Dating the Past
How we date the past

UNCOVERING CLUES TO THE PAST:
Radioactive Dating & Fossils

Code D7: (DVD ONLY)

This DVD contains 2 programs

Program 1
RADIOACTIVE DATING

This program explains how one of the great by-products of research into radioactivity was the discovery that radioactive atoms decay, or lose electrons, at a set rate. These various clocks, once discovered, revolutionised our ability to date the past.

For the more recent past the best radioactive clock is the Carbon 14 atom. This naturally occurring isotope of the more common Carbon 12 atom is absorbed by all living things. At death the unstable Carbon 14 atom begins to decay, while the more stable Carbon 12 atom remains unchanged. As we now know that the half-life of Carbon 14 is 5730 years, we can easily measure how long ago something died.

However for dates earlier than 40,000 years, the Carbon 14 method of dating is unreliable because the remaining amount of Carbon 14 is too small to be accurately measured.

For dates older than 40,000 years another atomic clock is chosen; the Potassium 40 atom. Rather than a half-life of a mere 5700 years, the half-life of Potassium 40 is one billion, 300 million years. As we can measure the rate at which Potassium 40 atoms slowly transform into Argon 40, we can date rocks whose age stretches back to the formation of the earth.

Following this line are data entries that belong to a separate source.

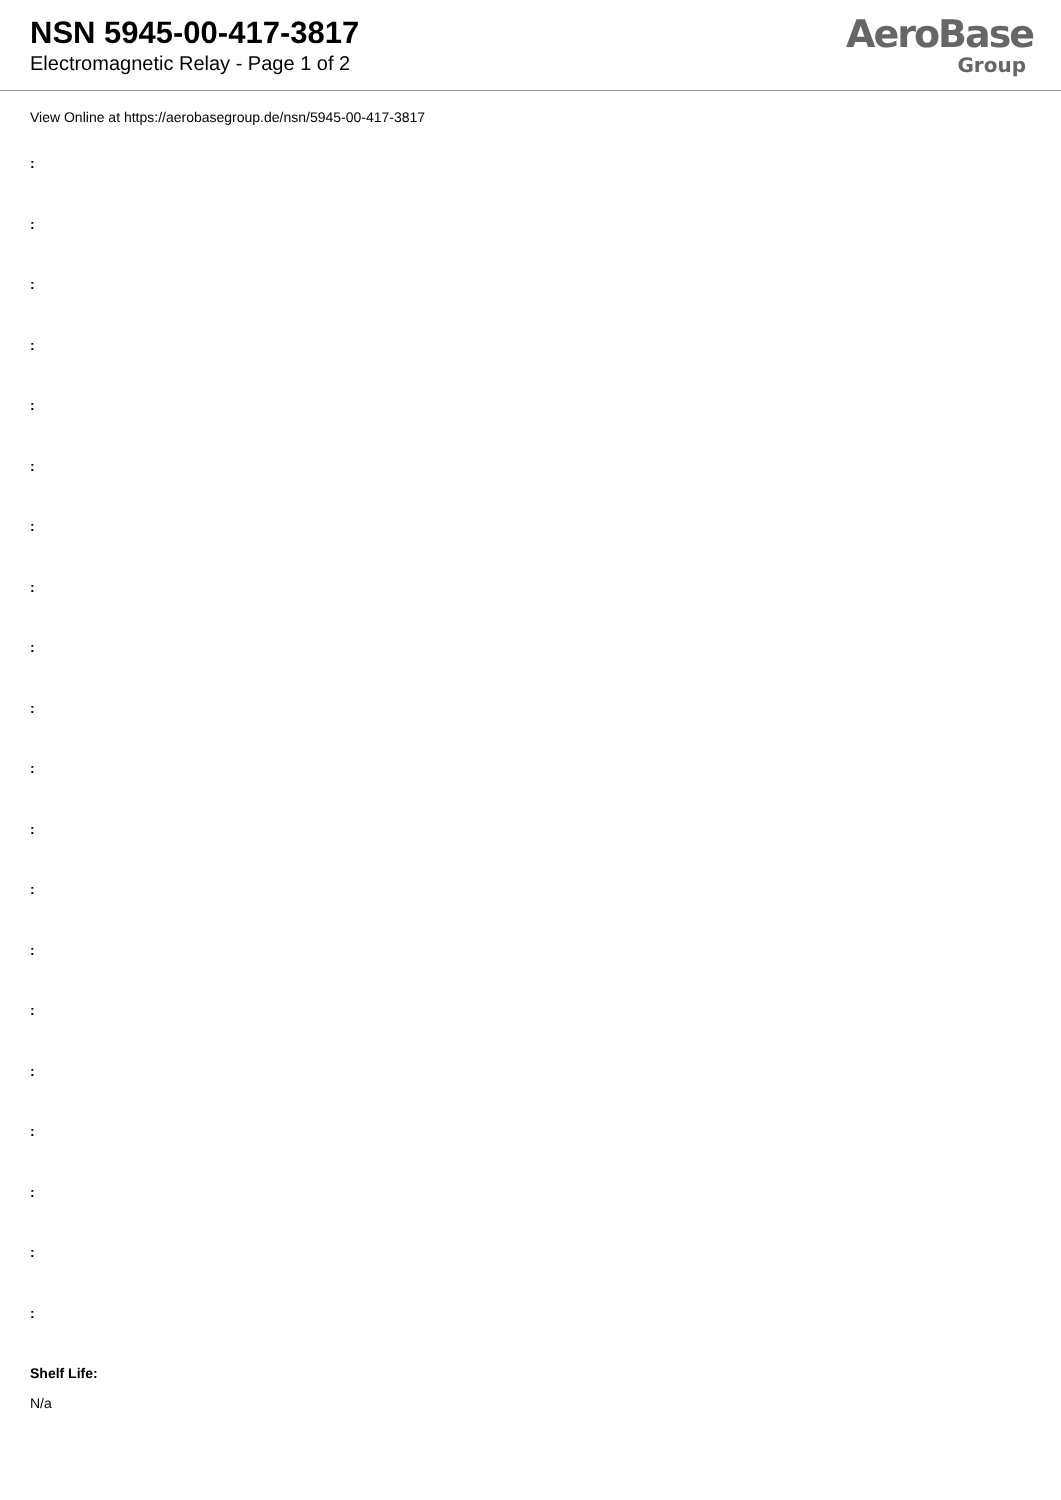NSN 5945-00-417-3817
Electromagnetic Relay - Page 1 of 2
AeroBase
Group
View Online at https://aerobasegroup.de/nsn/5945-00-417-3817
:
:
:
:
:
:
:
:
:
:
:
:
:
:
:
:
:
:
:
:
Shelf Life:
N/a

With both Carbon 14 and Potassium-Argon dating, our own human history can be mapped, along with the much older history of our earth.

Program 2
FOSSILS

Fossils form when water replaces the cells of dead animals or plants with minerals. These minerals then petrify into rock to form the fossils we see in museums. This process has many risks and only a small proportion of living things end up becoming a fossil.

This is especially true for fossils from the earliest and longest geological period, the Precambrian. Fossils from this remote time before 1 billion years ago are rare because the soft-cells of the plants and animals preserved poorly and many rocks that may have contained good specimens have been either destroyed or transformed by the process of Plate Tectonics.

The following period, the Paleozoic, is far better represented in the fossil record. This is helped due to invertebrate animals evolving hard outer shells at this time, along with the evolution of vertebrate animals that left more tangible remains in the fossil record. As animals left the oceans for dry land during this period, fossils are also more widespread.

Following a mass extinction at the end of the Paleozoic around 240 million years ago, the reptiles of the Mesozoic came to dominate this next geological period. As the Age of the Dinosaur this period is well known although many questions remain; in particular why, around 66 million years ago, another mass extinction occurred which wiped out the larger species of reptiles.

The present geological era is the Cenozoic and this period is the Age of the Mammals who were able to survive the mass extinctions of the Mesozoic. Of the Cenozoic’s 66 million years, humans have dominated for less than the last three million years. How long our species remains dominant is anyone’s guess, but the fossil record shows that even animals that survive for millions of years can become extinct.